[Problem]: Reproduce word for word the part of the chicken cacciatore recipe between "Here's a great, healthy" and "what I did.", inclusive.

[Passage]:
--------------------------------------------------

Here's a great, healthy chicken cacciatore recipe from the TurboFire cookbook that went over well with my family. I did some adjustments to meet my taste preferences from the original recipe. Here's what I did.
Jen's TurboFire Chicken Cacciatore
- 4 boneless, skinless chicken breasts, about 6 ounces each, cut into pieces
- 2 medium zucchini, cut into 1-inch slices
- 1 medium onion, wedged
- 1 medium red bell pepper, coarsely chopped
- 2 cups quartered white button mushrooms
- 28 ounces tomato sauce
- 12 ounces whole wheat rotini pasta
Put all vegetables and chicken into the slow cooker.
Pour tomato sauce over everything.
Cover and cook on low for 8-10 hours, or on high for 6. I personally have found that, with the longer cooking times, the chicken is much more tender than if you try to "speed it up" (what an oxymoron for a slow cooker!).
Cook the pasta of your choice according to package directions. A serving is a cup of chicken cacciatore over a cup of cooked pasta. I passed grated Parmesan cheese and served up slices of crusty Italian bread. Okay, it doesn't say to do that in the TurboFire recipe book, but everything in moderation, right?

--------------------------------------------------

[Source data]:
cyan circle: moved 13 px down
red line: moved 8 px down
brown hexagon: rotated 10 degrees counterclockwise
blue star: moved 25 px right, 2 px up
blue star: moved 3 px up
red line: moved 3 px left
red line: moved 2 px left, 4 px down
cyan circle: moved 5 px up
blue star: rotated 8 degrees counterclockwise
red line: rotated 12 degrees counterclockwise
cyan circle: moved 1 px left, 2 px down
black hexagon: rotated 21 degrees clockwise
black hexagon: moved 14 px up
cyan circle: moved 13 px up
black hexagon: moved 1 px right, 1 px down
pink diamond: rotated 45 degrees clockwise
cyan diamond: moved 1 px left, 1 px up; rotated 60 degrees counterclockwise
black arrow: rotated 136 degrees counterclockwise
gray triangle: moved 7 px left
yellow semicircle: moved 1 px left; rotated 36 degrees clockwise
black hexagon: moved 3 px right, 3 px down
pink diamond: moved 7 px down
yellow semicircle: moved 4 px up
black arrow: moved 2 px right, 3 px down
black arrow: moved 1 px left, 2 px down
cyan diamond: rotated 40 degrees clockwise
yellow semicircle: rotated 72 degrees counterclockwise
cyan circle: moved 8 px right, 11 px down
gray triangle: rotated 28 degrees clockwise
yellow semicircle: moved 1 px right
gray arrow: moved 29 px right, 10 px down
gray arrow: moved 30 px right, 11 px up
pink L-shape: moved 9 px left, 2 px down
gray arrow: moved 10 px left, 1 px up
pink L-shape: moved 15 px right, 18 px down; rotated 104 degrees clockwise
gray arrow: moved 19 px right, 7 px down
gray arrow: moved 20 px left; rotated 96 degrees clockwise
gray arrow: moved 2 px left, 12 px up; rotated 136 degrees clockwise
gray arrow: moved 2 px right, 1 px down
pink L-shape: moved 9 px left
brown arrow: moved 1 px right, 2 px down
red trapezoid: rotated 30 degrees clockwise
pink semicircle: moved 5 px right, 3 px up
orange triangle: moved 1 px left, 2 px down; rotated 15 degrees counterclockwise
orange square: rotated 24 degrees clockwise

--------------------------------------------------

[Result of the exercise]:
Here's a great, healthy chicken cacciatore recipe from the TurboFire cookbook that went over well with my family. I did some adjustments to meet my taste preferences from the original recipe. Here's what I did.